PROBLEM TO WORK ON
Carry on the stock option provisions text, starting right after its final sentence.

DOCUMENT SEGMENT
MISCELLANEOUS OPTION PROVISIONS (TO BE MORELY FULLY DELINEATED BY MUTUAL
AGREEMENT IN THE OPTION GRANT AGREEMENT)
Options are nontransferable prior to vesting. Vested Options are nontransferable
(other than to immediate family members, trusts or family limited partnerships
entirely for the benefit of you and such immediate family members or, provided
an offering of the Option to it (or exercise of the option by it) would not be
in violation of the applicable securities laws without further Company action, a
corporation beneficially owned by the Chairman and his immediate family). Option
Shares are nontransferable (other than on the same basis as the options) while
the Company is private.
Sales of Option Shares shall be subject to same lock-up restriction imposed on
major shareholders upon the Company becoming public if required by underwriters.
The Company and other shareholders shall have bring along rights (proportionate)
on sale of more than 50% of the Company stock. The Option grant will permit you
to exercise options prior to vesting in order to receive Restricted Stock that
will be subject to forfeiture on the same basis as the vesting.
Any grants of stock options made to you by the Company will be subject to the
terms of the applicable option agreement except as provided herein. The Company
shall consider making additional optional grants at least annually, but without
imposing any legal obligation to do so.
Your service as Chairman, unless extended by the mutual written
agreement of you and the Company, will terminate at the end of the Service
Period or, if earlier, on the earliest to occur of your death, termination by
the Company for Disability, termination by the Company with or without Cause or
your voluntary termination with or without Good Reason.

DATA SHOWN
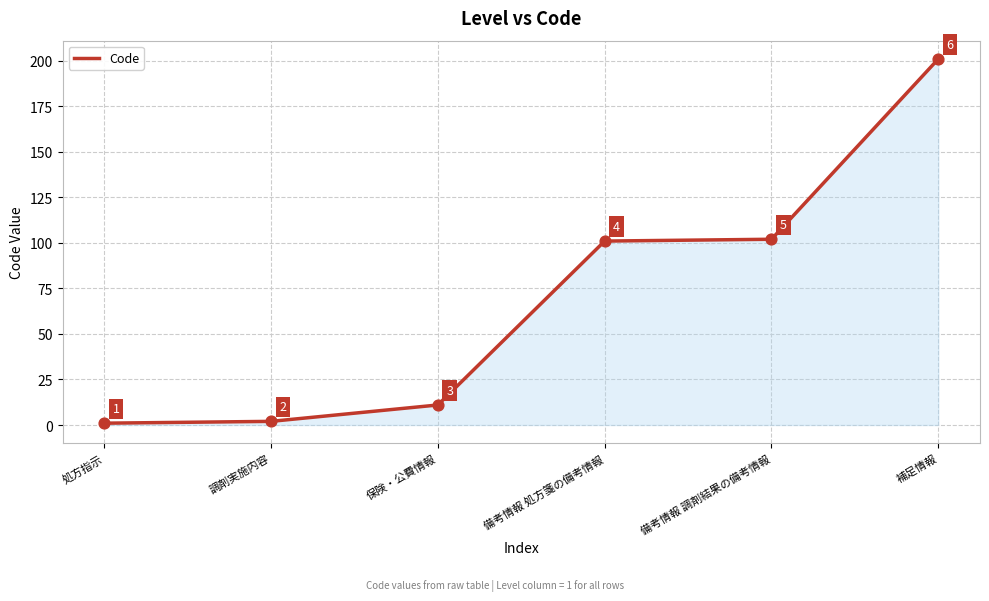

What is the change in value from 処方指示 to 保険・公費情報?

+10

RESPONSE AREA
In the event your service with the Company is terminated during the
Service Period by you or by the Company for any reason (i) The Company will pay
you (or your survivors, if applicable) your earned retainer through the date of
termination, to the extent not yet paid, (ii) your Options and any shares of
Company common stock transferred to you on exercise of your Options ("Option
Shares") will be treated as provided here and, (iii) any other equity awards
will be treated in accordance with the terms of the applicable award agreement
and (iv) if the termination of service as Chairman is by the Company without
Cause or by you for Good Reason, Four Hundred Thousand Dollars ($400,000) . Upon
such payments the Company shall have no further obligations under this
Agreement.
Miscellaneous provisions:
(a) You will be reimbursed for all reasonable business expenses
incurred in connection with the Chairmanship and other requested activities in
accordance with the Company's customary policy.
(b) You will keep all information you receive in connection with, or as
a result of, your service with the Company (and not in the public domain)
Confidential (the "Confidentiality Provision"). You will not identify for
solicitation, solicit or hire employees of the Company, or assist others in
doing so, during the Service Period or for a period of two (2) years thereafter
(the "Non-Solicitation Provision"). Your activities will be limited as provided
above during the Initial Period and if you continue as Chairman. The Company
will be entitled to injunctive relief to enforce the provisions of this
paragraph (b).
(c) You will be reimbursed for reasonable fees and costs incurred in
connection with the negotiation and preparation of this Letter Agreement in an
amount not to exceed Thirty-Five Thousand Dollars ($35,000).
(d) This Letter Agreement may be amended only by a written document and
supersedes all prior understandings.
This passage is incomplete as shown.